Why are some groups so eager to impugn farmers with evil motives? Could it be that there is a larger agenda?

Progressives are infamous for using people to achieve their goals. In this case, the families that are protesting the building of the new chicken houses near their property are helping the progressives in their agenda. These families are using whatever “data” they can get to declare their concern for the paleochannel, their children’s health, and so forth. This really comes down to the “not in my back yard” argument dressed in the best clothes they can find.

Rather than grasping at these arguments, perhaps they should reflect on their decision to live next to zoned farmland. If we remove all farmland from use because somebody builds a house next to it, then we have two choices: we make people move into the city core, or we starve. Either of these two choices are in line with the progressive plans.

Take a look at Agenda 21 approved by the United Nations and our own elites and you will find that all the current rage to build in the city core so that no citizens will need a car is really the beginning of insisting that all citizens live in the city core and cannot have a car. Only those deemed worthy of having their own transportation, such as government workers, will be allowed to.

The push for organic sustainable farming works into their plans also since they wish to decrease the world’s population significantly. If we turn back from using the GMO crops we will rapidly revert back to the food insecurity that is not such a distant memory.

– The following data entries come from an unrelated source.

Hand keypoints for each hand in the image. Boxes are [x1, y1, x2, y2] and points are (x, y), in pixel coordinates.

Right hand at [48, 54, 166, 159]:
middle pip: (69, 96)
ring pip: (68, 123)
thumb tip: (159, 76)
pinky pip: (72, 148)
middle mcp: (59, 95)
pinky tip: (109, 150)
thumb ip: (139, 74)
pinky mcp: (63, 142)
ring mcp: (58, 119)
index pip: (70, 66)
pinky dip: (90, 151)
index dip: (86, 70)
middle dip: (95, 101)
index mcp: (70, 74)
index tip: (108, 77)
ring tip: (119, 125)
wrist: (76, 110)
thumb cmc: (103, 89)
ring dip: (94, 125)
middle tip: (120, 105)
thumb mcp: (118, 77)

But back to the Eastern Shore Chicken Wars of today. For those who believe that this is only about stopping mega-sized chicken houses next to family houses, just think back to the unsuccessful but prolonged attack on the Hudson family and their farm a few years ago. The same entities that are joining in this attack were there to drag the Hudson family through the mud for years.

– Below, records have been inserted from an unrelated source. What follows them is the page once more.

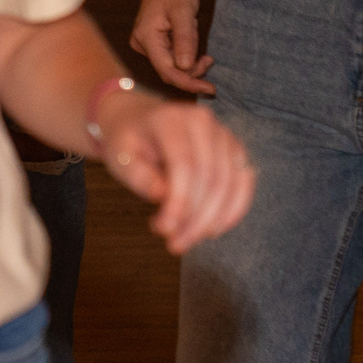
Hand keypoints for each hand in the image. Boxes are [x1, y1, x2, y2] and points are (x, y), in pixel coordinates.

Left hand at [90, 90, 255, 253]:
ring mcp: (224, 135)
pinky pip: (243, 185)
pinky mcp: (235, 150)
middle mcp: (204, 122)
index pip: (185, 165)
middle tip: (174, 243)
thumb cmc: (127, 142)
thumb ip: (138, 175)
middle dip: (195, 218)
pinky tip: (212, 230)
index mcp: (171, 119)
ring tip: (187, 240)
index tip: (164, 230)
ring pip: (230, 185)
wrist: (138, 121)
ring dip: (212, 220)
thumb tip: (163, 196)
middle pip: (211, 177)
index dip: (180, 202)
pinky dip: (231, 212)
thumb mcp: (119, 156)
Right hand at [127, 0, 215, 94]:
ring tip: (200, 43)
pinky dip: (186, 55)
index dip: (189, 83)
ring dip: (190, 62)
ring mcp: (146, 43)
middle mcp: (142, 43)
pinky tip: (193, 42)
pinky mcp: (153, 42)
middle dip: (191, 72)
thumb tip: (184, 68)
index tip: (211, 89)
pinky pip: (170, 57)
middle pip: (169, 71)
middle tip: (210, 60)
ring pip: (171, 66)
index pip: (167, 70)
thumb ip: (184, 41)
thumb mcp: (184, 13)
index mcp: (146, 37)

Kathy Phillips and the Assateague Coastal Trust, John Groutt and the Wicomico Environmental Trust, and others will continue to agitate against farmers on the Eastern Shore even after this incident is settled.

Take some time to look at the principles involved and find out the facts rather than depending on the emotional arguments being presented. There will be an informational meeting on March 22, 2016, at 6pm at the Wicomico Youth and Civic Center. Radical Green will be there – will you?

Comments

One Response to “The chicken wars”

  1. Carol Frazier on March 13th, 2016 5:31 pm

    Excellent, Cathy.

    Sharing.

    Did you see my piece in the Voices section of the DT?